**About this task:** Reproduce every line of the rows below word for word, keeping each line's original spelling, punctuation and order.

--- Records to process Enclosed Below ---

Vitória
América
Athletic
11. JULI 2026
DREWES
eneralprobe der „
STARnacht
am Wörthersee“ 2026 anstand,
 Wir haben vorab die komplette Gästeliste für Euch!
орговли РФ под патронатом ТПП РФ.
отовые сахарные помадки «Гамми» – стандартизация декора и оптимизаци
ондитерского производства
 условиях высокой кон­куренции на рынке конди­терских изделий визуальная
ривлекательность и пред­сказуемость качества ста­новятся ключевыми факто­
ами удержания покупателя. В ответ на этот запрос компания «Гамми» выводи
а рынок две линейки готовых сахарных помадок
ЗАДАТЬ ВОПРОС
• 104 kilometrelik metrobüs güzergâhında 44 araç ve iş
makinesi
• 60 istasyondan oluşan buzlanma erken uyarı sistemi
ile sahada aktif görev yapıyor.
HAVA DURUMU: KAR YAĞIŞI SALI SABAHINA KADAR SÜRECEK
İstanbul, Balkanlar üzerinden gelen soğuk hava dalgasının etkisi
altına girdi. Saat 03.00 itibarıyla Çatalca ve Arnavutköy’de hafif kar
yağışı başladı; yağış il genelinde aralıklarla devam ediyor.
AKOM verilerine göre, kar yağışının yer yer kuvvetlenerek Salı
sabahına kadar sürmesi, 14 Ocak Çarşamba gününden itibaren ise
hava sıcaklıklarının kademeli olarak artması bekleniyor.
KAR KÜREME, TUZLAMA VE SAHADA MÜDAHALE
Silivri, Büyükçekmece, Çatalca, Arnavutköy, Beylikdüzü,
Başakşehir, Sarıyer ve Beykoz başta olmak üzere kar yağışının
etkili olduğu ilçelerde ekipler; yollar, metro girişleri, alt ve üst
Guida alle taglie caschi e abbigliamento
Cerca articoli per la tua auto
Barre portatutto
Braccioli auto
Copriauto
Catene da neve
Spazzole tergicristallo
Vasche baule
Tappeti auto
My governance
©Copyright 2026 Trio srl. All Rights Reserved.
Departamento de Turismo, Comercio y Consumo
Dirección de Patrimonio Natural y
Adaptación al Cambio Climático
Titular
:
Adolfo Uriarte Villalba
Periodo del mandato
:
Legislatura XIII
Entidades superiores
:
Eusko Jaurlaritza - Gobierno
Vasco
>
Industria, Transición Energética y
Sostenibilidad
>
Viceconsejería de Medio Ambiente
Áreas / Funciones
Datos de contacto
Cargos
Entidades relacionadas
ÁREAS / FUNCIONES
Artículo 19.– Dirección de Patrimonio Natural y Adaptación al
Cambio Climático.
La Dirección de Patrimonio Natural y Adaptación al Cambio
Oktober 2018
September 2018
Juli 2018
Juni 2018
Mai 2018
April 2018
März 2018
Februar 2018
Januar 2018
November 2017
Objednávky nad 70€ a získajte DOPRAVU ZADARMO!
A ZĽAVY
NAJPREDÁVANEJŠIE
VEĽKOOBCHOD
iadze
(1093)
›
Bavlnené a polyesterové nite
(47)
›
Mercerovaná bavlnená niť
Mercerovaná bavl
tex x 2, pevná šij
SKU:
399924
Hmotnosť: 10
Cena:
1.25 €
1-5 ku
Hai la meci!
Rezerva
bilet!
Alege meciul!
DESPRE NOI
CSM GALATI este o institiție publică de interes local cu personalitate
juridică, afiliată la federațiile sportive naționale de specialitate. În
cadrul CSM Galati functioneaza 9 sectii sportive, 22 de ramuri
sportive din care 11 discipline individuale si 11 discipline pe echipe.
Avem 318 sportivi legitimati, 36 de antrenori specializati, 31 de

--- End of Enclosed Records to process ---

**Task solution:**
Vitória
América
Athletic
11. JULI 2026
DREWES
eneralprobe der „
STARnacht
am Wörthersee“ 2026 anstand,
 Wir haben vorab die komplette Gästeliste für Euch!
орговли РФ под патронатом ТПП РФ.
отовые сахарные помадки «Гамми» – стандартизация декора и оптимизаци
ондитерского производства
 условиях высокой кон­куренции на рынке конди­терских изделий визуальная
ривлекательность и пред­сказуемость качества ста­новятся ключевыми факто­
ами удержания покупателя. В ответ на этот запрос компания «Гамми» выводи
а рынок две линейки готовых сахарных помадок
ЗАДАТЬ ВОПРОС
• 104 kilometrelik metrobüs güzergâhında 44 araç ve iş
makinesi
• 60 istasyondan oluşan buzlanma erken uyarı sistemi
ile sahada aktif görev yapıyor.
HAVA DURUMU: KAR YAĞIŞI SALI SABAHINA KADAR SÜRECEK
İstanbul, Balkanlar üzerinden gelen soğuk hava dalgasının etkisi
altına girdi. Saat 03.00 itibarıyla Çatalca ve Arnavutköy’de hafif kar
yağışı başladı; yağış il genelinde aralıklarla devam ediyor.
AKOM verilerine göre, kar yağışının yer yer kuvvetlenerek Salı
sabahına kadar sürmesi, 14 Ocak Çarşamba gününden itibaren ise
hava sıcaklıklarının kademeli olarak artması bekleniyor.
KAR KÜREME, TUZLAMA VE SAHADA MÜDAHALE
Silivri, Büyükçekmece, Çatalca, Arnavutköy, Beylikdüzü,
Başakşehir, Sarıyer ve Beykoz başta olmak üzere kar yağışının
etkili olduğu ilçelerde ekipler; yollar, metro girişleri, alt ve üst
Guida alle taglie caschi e abbigliamento
Cerca articoli per la tua auto
Barre portatutto
Braccioli auto
Copriauto
Catene da neve
Spazzole tergicristallo
Vasche baule
Tappeti auto
My governance
©Copyright 2026 Trio srl. All Rights Reserved.
Departamento de Turismo, Comercio y Consumo
Dirección de Patrimonio Natural y
Adaptación al Cambio Climático
Titular
:
Adolfo Uriarte Villalba
Periodo del mandato
:
Legislatura XIII
Entidades superiores
:
Eusko Jaurlaritza - Gobierno
Vasco
>
Industria, Transición Energética y
Sostenibilidad
>
Viceconsejería de Medio Ambiente
Áreas / Funciones
Datos de contacto
Cargos
Entidades relacionadas
ÁREAS / FUNCIONES
Artículo 19.– Dirección de Patrimonio Natural y Adaptación al
Cambio Climático.
La Dirección de Patrimonio Natural y Adaptación al Cambio
Oktober 2018
September 2018
Juli 2018
Juni 2018
Mai 2018
April 2018
März 2018
Februar 2018
Januar 2018
November 2017
Objednávky nad 70€ a získajte DOPRAVU ZADARMO!
A ZĽAVY
NAJPREDÁVANEJŠIE
VEĽKOOBCHOD
iadze
(1093)
›
Bavlnené a polyesterové nite
(47)
›
Mercerovaná bavlnená niť
Mercerovaná bavl
tex x 2, pevná šij
SKU:
399924
Hmotnosť: 10
Cena:
1.25 €
1-5 ku
Hai la meci!
Rezerva
bilet!
Alege meciul!
DESPRE NOI
CSM GALATI este o institiție publică de interes local cu personalitate
juridică, afiliată la federațiile sportive naționale de specialitate. În
cadrul CSM Galati functioneaza 9 sectii sportive, 22 de ramuri
sportive din care 11 discipline individuale si 11 discipline pe echipe.
Avem 318 sportivi legitimati, 36 de antrenori specializati, 31 de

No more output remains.